Com sérios distúrbios provocados pelo álcool foi internado aos 39 anos na Colônia Santana, atual Centro de Recuperação São José. Lá ficou aproximadamente um ano, até que resolveu fugir e morar nas ruas.“Eu nunca fui louco, tive meus problemas, mas já tô recuperado, não quero mais saber deles, isso não se faz nem com cachorro”.
Leopoldo e Amauri têm fases semelhantes em suas vidas, ambos admitem que o álcool foi o fator que mais contribuiu para que chegassem no estado em que se encontram.

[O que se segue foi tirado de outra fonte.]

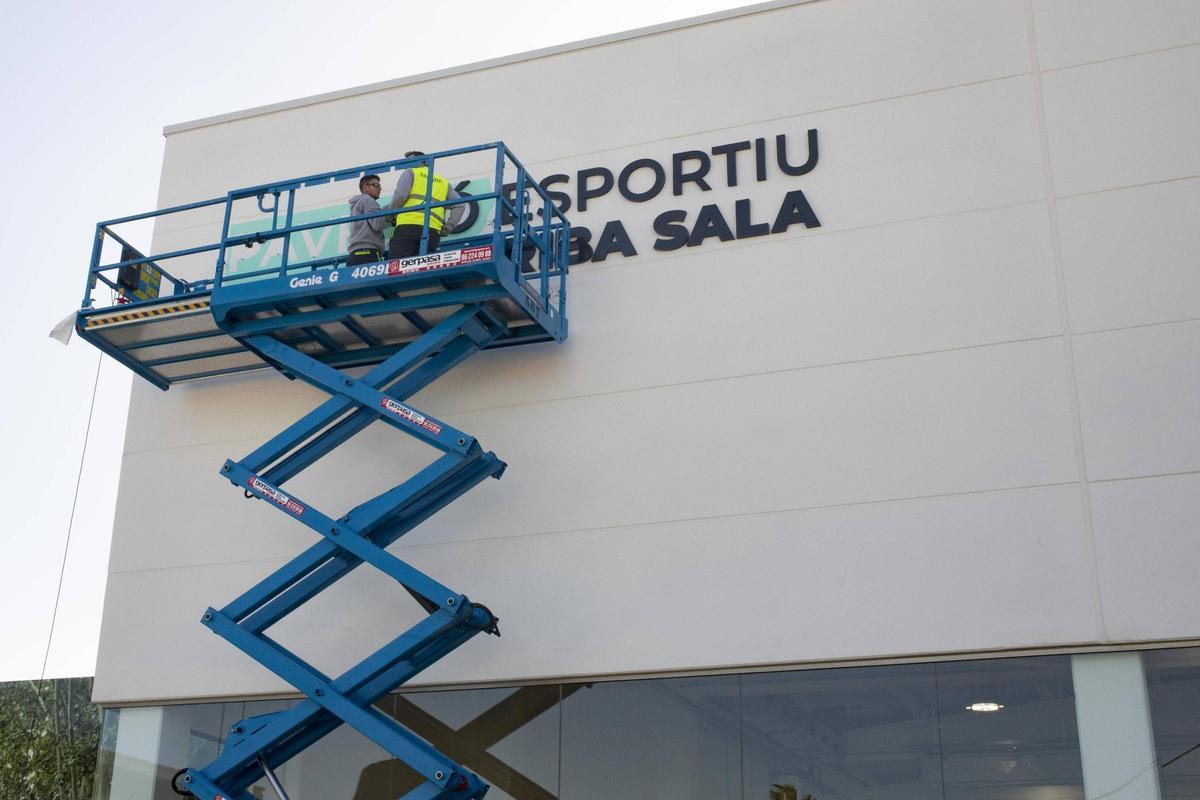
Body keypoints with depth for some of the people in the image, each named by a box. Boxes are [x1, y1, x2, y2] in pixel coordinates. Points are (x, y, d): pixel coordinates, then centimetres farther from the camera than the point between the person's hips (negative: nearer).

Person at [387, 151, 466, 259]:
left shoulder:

A conversa é interrompida pelo silêncio. Para quebrar o gelo do momento, Amauri me oferece um gole de pinga numa garrafa de plástico suja de poeira, enrolada numa sacola de supermercado, que ele carrega amarrada na cintura.“Cê acha que o homi vai querer isso?” – retruca Leopoldo. Ele me pede ajuda para que possa sair daquela situação. Leopoldo quer ser internado, e vê em mim uma luz para conseguir alguém que o mande para um centro de recuperação. Diz que sou um anjo que Deus mandou até ali. Termino a conversa, viro as costas e vou saindo devagar, mas gravo em minha mente a última frase dita por ele.

“Preciso ser internado, quero sair dessa vida, será que existe alguém que pode me ajudar?”.